On the other hand, the correlation between gs and E with 5-mC, 5-hmC, the 5-hmC/5-mC ratio changed in the control somatic plants kept under heat and drought stress. Similar to our results, in Populus nigra L. plants grown in medium culture supplemented with 100 - 1000 µM of 5-Azacytidine, which had a significantly negative correlation with DNA methylation level, showed changes in with gs and E indicating that the phenotypic changes were related to the methylation changes in the regenerated plants (Zhong et al. 2021).

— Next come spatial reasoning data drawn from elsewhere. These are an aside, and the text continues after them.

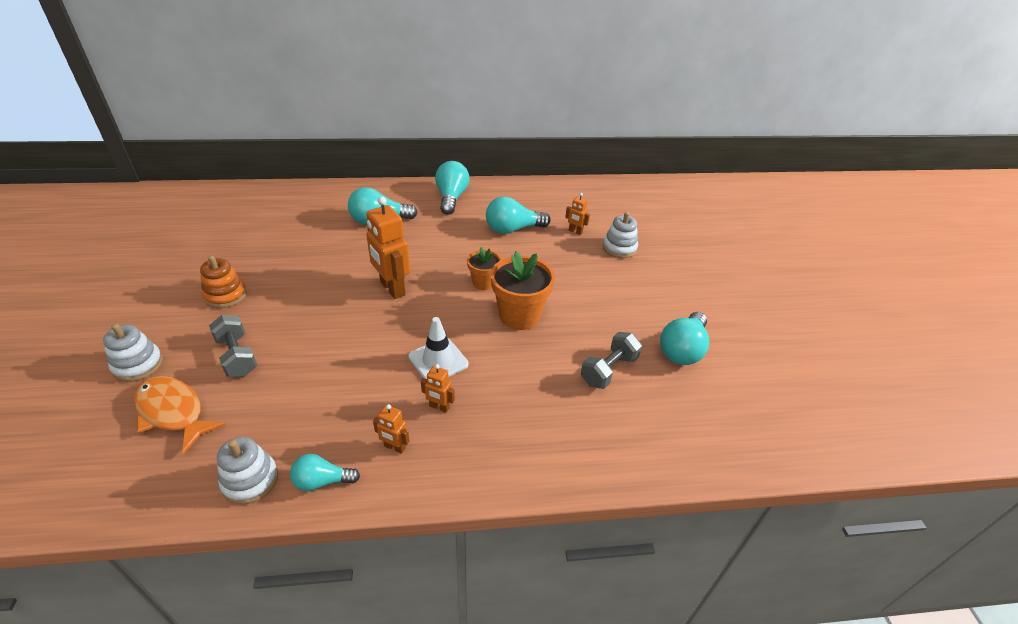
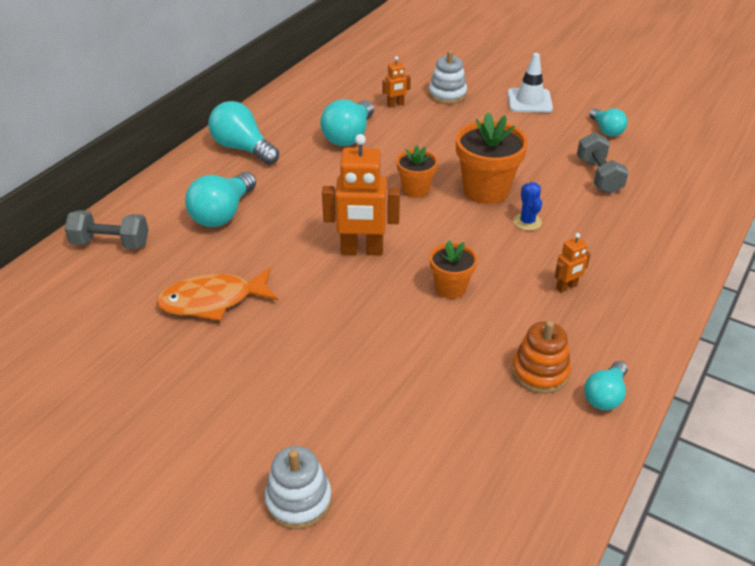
camera: 50 degrees left, 0 degrees up
orange fish [134,376,226,454] -> orange fish moved to [156,268,278,321]
orange stacking toy [200,256,247,308] -> orange stacking toy moved to [512,321,571,394]
grey dumbbell [209,315,258,377] -> grey dumbbell moved to [65,210,149,249]
white stacking toy [217,437,278,505] -> none
orange robot [373,404,409,454] -> none
white traffic cone [408,317,469,379] -> white traffic cone moved to [508,53,553,113]
turquoise light bulb [660,312,709,365] -> turquoise light bulb [589,108,627,137], size x0.61
none -> orange flower pot [430,240,477,299]
none -> blue cactus [513,182,542,231]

Contrariwise, Auler et al. (2021) reported a simultaneous decrease in physiological parameters (gs and photosynthesis), with 5-mC during the application of recurrent water stress in the reproductive stage of Oryza sativa L. plants. In addition, they reported that proteome and the transcripts associated with the guard cells showed a positive correlation between the highest accumulation of proteins and genes with the highest percentages of 5-mC in the vegetative stage and the vegetative and at the reproductive stages. Furthermore, an increase in the DNA methylation associated with phenotypic changes, such as higher antioxidant activity in Hibiscus cannabinus L. seedlings was related to chromium tolerance mechanisms, and these changes then affected the expression of specific genes involved in the chromium stress response (Tang et al. 2021). In this sense, several works reported that DNA methylation modulates the expression of various genes and consequently phenotypic changes in response to stressful environmental conditions (He et al. 2021; Tang et al. 2021; Wang et al. 2021b; Su et al. 2022). Thus, in the future, it would be interesting to combine the results of our experiments with genetic analysis to understand how the methylation of genes responsible for responses to water and heat stress affects the physiological parameters in these conditions.